Task statement: Of all the lines in this material, how many have the word "辩护意见"? Give only the number.

Data records:

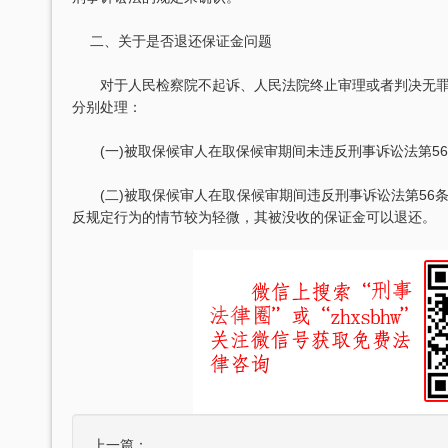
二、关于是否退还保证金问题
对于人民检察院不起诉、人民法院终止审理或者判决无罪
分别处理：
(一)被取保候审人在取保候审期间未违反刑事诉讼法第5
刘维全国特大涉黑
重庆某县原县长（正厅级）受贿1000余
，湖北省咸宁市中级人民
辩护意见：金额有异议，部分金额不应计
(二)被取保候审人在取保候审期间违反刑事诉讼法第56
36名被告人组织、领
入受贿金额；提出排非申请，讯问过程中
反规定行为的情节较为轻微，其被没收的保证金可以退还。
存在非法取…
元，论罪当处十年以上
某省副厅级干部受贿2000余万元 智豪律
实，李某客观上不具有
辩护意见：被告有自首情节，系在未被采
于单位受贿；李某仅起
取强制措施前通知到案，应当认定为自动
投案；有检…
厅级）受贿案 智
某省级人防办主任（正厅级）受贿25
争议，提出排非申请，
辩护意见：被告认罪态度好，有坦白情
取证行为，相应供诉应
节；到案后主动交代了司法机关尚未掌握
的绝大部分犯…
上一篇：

Output below: 3